Julie Bissonnette revient sur son mandat
Après six ans comme présidente de la FRAQ, Julie Bissonnette explique que la relève agricole est à la mode, notamment auprès des politiciens. « Ils parlent de nous, ils nous font de la place, mais il va falloir que les actions suivent; on attend encore des améliorations de programme », dit l’agricultrice du Centre-du-Québec.

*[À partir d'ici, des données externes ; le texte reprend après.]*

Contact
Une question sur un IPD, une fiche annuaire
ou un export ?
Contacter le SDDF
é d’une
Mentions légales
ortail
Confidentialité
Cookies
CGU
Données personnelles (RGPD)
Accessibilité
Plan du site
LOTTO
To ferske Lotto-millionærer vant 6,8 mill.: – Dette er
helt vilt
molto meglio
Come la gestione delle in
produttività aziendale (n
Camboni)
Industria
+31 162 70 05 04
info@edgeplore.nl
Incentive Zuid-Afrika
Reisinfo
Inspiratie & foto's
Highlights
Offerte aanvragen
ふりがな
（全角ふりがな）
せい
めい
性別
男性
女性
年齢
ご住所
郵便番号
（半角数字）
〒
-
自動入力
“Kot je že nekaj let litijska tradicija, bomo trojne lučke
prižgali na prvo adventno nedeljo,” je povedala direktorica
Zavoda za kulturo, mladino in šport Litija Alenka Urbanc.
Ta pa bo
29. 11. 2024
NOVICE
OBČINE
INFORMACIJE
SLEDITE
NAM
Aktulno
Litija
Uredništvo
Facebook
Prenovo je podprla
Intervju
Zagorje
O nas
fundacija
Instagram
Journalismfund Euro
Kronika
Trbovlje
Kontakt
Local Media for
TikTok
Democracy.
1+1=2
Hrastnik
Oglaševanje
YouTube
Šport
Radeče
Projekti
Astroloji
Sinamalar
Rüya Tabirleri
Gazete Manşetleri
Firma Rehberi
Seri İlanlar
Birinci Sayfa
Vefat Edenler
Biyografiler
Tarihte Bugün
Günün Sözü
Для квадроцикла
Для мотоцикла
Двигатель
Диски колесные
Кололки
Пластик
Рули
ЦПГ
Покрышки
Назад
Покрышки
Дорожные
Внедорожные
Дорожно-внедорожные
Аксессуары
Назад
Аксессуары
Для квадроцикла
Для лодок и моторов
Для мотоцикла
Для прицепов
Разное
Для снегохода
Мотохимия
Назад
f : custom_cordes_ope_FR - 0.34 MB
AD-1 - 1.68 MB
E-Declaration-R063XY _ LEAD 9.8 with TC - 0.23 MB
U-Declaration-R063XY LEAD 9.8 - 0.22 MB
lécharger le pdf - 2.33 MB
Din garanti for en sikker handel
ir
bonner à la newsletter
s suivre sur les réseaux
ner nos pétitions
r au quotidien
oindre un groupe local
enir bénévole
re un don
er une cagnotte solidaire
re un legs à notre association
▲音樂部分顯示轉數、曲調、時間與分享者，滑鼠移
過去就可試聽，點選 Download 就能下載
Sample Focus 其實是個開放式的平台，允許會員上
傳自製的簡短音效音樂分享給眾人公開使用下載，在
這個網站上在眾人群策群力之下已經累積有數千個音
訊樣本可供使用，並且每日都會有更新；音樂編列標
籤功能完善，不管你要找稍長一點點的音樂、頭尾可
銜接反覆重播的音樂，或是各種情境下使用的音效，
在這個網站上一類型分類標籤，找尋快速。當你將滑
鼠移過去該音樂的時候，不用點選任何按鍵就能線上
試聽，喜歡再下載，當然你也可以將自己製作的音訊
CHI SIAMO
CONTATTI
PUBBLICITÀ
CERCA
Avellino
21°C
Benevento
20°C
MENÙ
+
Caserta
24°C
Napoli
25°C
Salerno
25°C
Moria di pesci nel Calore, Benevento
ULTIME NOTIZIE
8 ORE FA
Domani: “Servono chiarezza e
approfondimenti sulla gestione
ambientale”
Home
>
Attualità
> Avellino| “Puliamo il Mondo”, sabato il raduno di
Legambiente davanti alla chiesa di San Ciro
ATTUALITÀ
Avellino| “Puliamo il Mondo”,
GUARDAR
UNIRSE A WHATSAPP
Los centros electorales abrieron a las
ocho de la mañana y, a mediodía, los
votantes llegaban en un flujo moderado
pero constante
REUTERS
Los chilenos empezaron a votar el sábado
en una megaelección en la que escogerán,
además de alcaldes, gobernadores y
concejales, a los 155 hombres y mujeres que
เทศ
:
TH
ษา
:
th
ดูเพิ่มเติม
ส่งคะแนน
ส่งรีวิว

Au terme de son mandat, elle confie à La Terre qu’il n’a pas toujours été facile de constater la détresse de certains de ses membres tout en répétant, parfois sans résultats, les mêmes demandes aux décideurs. « Des jours, on sortait des rencontres en se disant qu’on n’avait pas gagné grand-chose, qu’on avait juste radoté. Mais il y a des choses qui ont fini par avancer, comme l’iniquité fiscale des transferts des fermes. Je me dis aussi qu’il y a autres choses sur lesquelles on a travaillé pendant des années qui vont peut-être rapporter dans 5 ou 10 ans », analyse celle qui n’avait pas de plan clair pour la suite de sa carrière politique en agriculture.